Skip to content

API Reference

Parsers

parse_xml

uniprotlib.parse_xml(*paths)

Stream-parse one or more UniProt XML files, yielding UniProtEntry objects.

Accepts plain XML or gzip-compressed files (auto-detected from .gz extension). Handles both namespace variants (http:// for single-entry web downloads, https:// for bulk FTP dumps). Files are processed sequentially. Memory stays bounded regardless of file size.

Parameters:

Name Type Description Default
*paths str | Path

One or more file paths (str or Path) to UniProt XML files.

()

Yields:

Type Description
UniProtEntry

UniProtEntry for each <entry> element in the XML.

Raises:

Type Description
ValueError

If no paths are provided.

Example::

from uniprotlib import parse_xml

for entry in parse_xml("uniprot_sprot.xml.gz"):
    print(entry.primary_accession, entry.organism.scientific_name)

- [Raw records]
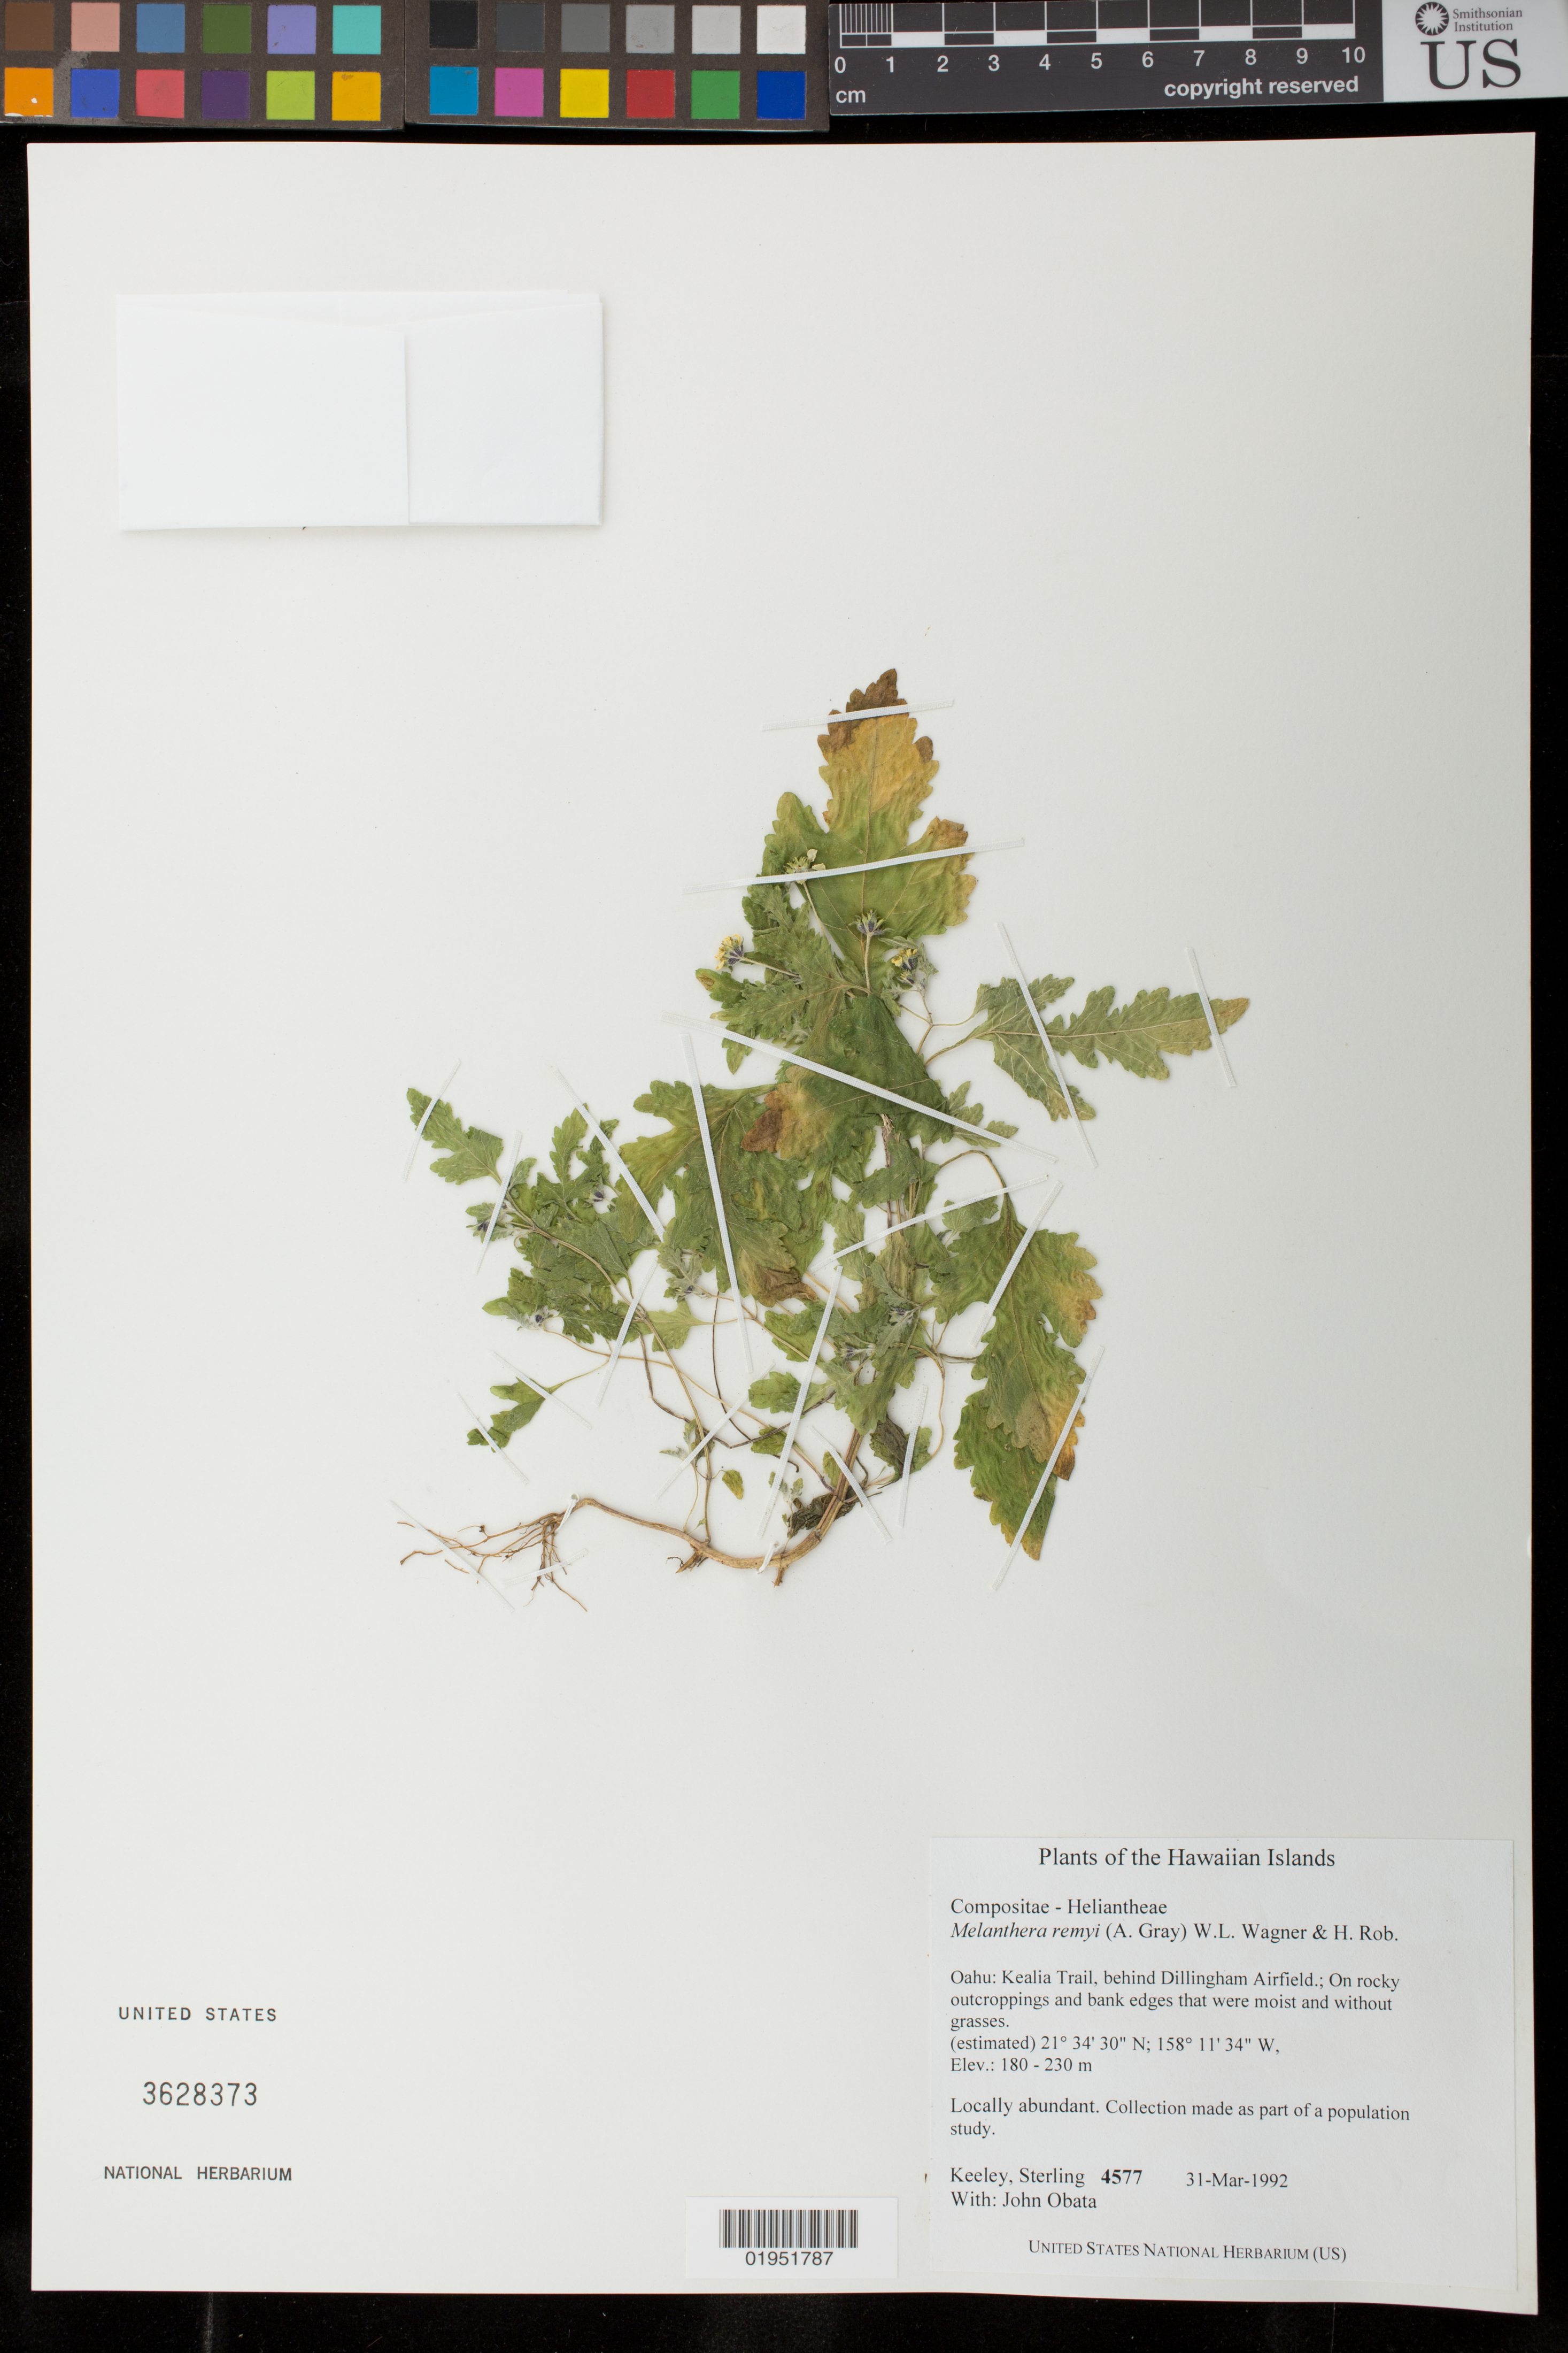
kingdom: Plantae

---

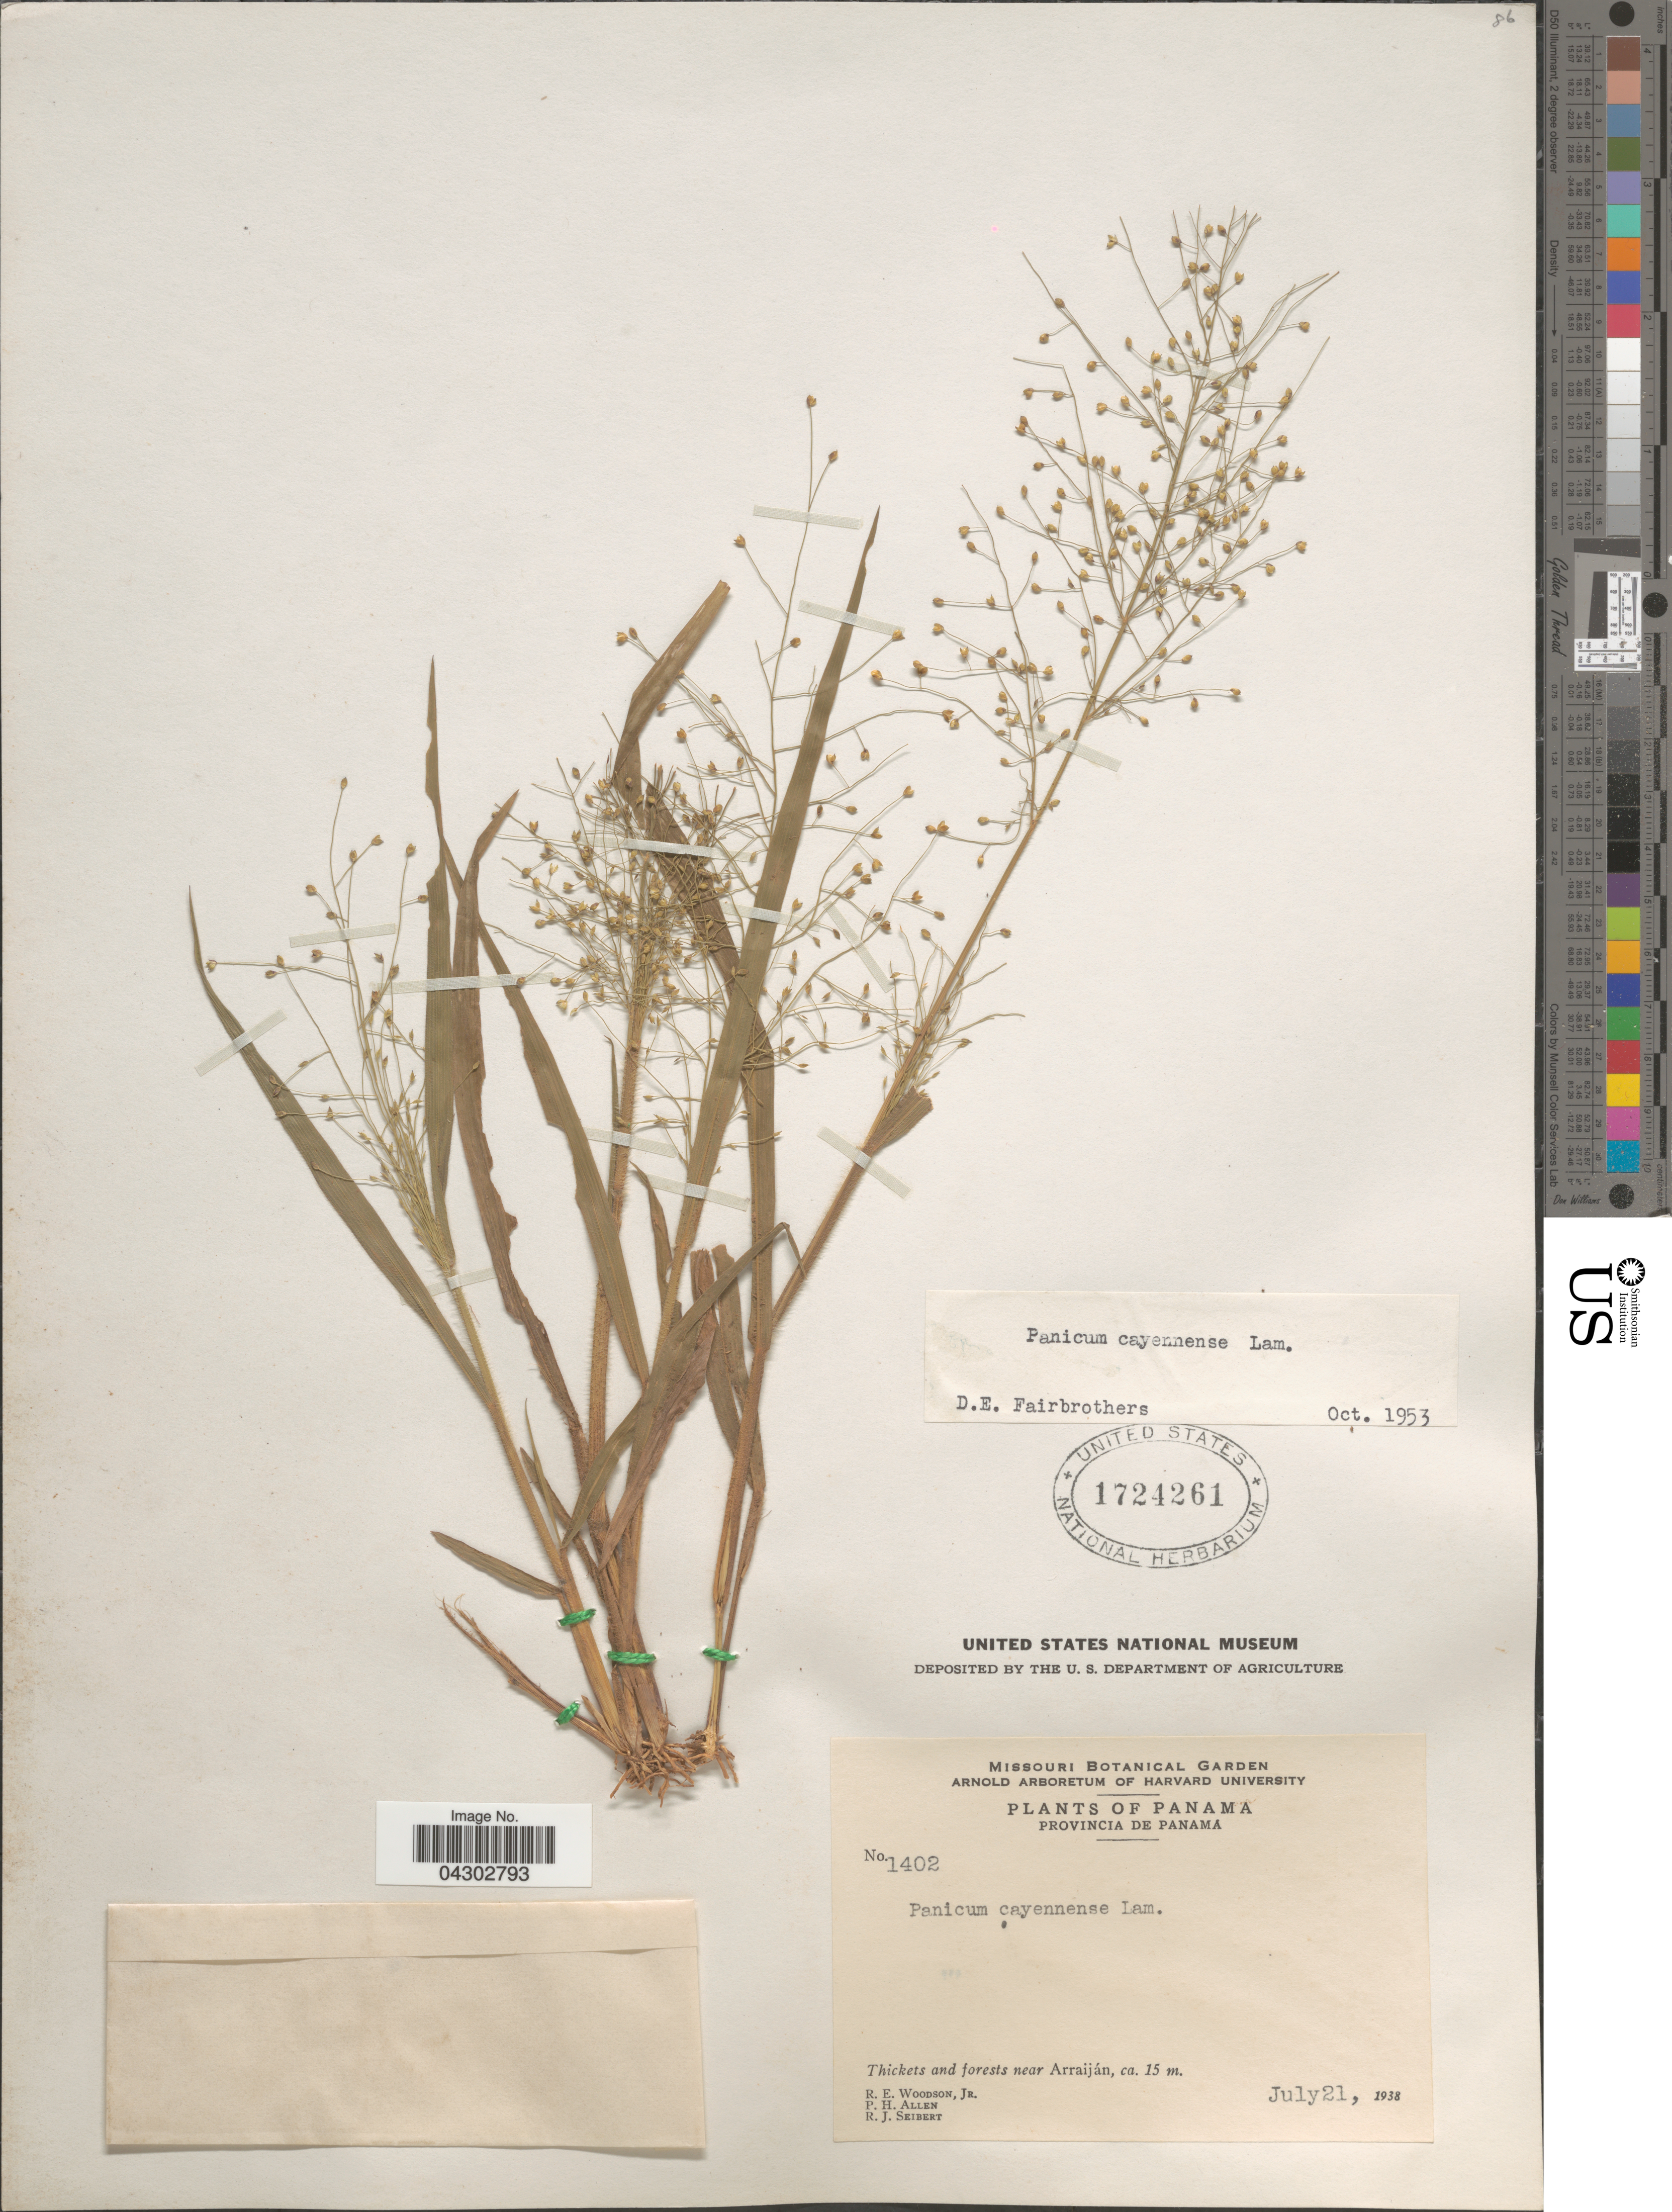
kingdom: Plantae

- [Directives]
- A) Using the parse_xml reference, decide whether each statement agrees with it, answering yes or no and quoting the deciding words: (i) gzip compression is recognized from the .gz extension; (ii) multiple files are processed in parallel; (iii) calling the function without any paths raises a ValueError.
- B) Write out the stretch of the parse_xml reference from "uniprotlib.parse_xml(*paths)" through "UniProt XML files.".
- C) Continue the parse_xml reference from its final line.
The listing stands apart from the parse_xml reference as separate material.

- [Answers to the problems]
- A)
(i) Yes: "auto-detected from .gz extension".
(ii) No: "Files are processed sequentially."
(iii) Yes: "ValueError" and "If no paths are provided."

- B)
uniprotlib.parse_xml(*paths)

Stream-parse one or more UniProt XML files, yielding UniProtEntry objects.

Accepts plain XML or gzip-compressed files (auto-detected from .gz extension). Handles both namespace variants (http:// for single-entry web downloads, https:// for bulk FTP dumps). Files are processed sequentially. Memory stays bounded regardless of file size.

Parameters:

Name Type Description Default
*paths str | Path

One or more file paths (str or Path) to UniProt XML files.

- C)
parse_idmapping

uniprotlib.parse_idmapping(*paths, id_type=None)

Stream-parse one or more UniProt idmapping.dat files.

Yields one IdMapping per line (one accession–database–id triple). Accepts plain text or gzip-compressed files (auto-detected from .gz extension).

Parameters:

Name Type Description Default
*paths str | Path

One or more file paths (str or Path) to idmapping.dat files.

()
id_type str | None

If set, only yield rows matching this database type, e.g. "GeneID" or "RefSeq". Rows with other types are skipped.

None

Yields:

Type Description
IdMapping

IdMapping for each (matching) line in the file.

Raises:

Type Description
ValueError

If no paths are provided.

Example::

from uniprotlib import parse_idmapping

for m in parse_idmapping("idmapping.dat.gz", id_type="GeneID"):
    print(m.accession, m.id)

Models

UniProtEntry

uniprotlib.UniProtEntry dataclass

A single UniProtKB entry parsed from XML.

Attributes:

Name Type Description
primary_accession str

Primary accession, e.g. "Q9Y261".

accessions list[str]

All accessions including primary and secondary.

entry_name str

Mnemonic entry name, e.g. "FOXA2_HUMAN".

dataset str

"Swiss-Prot" or "TrEMBL".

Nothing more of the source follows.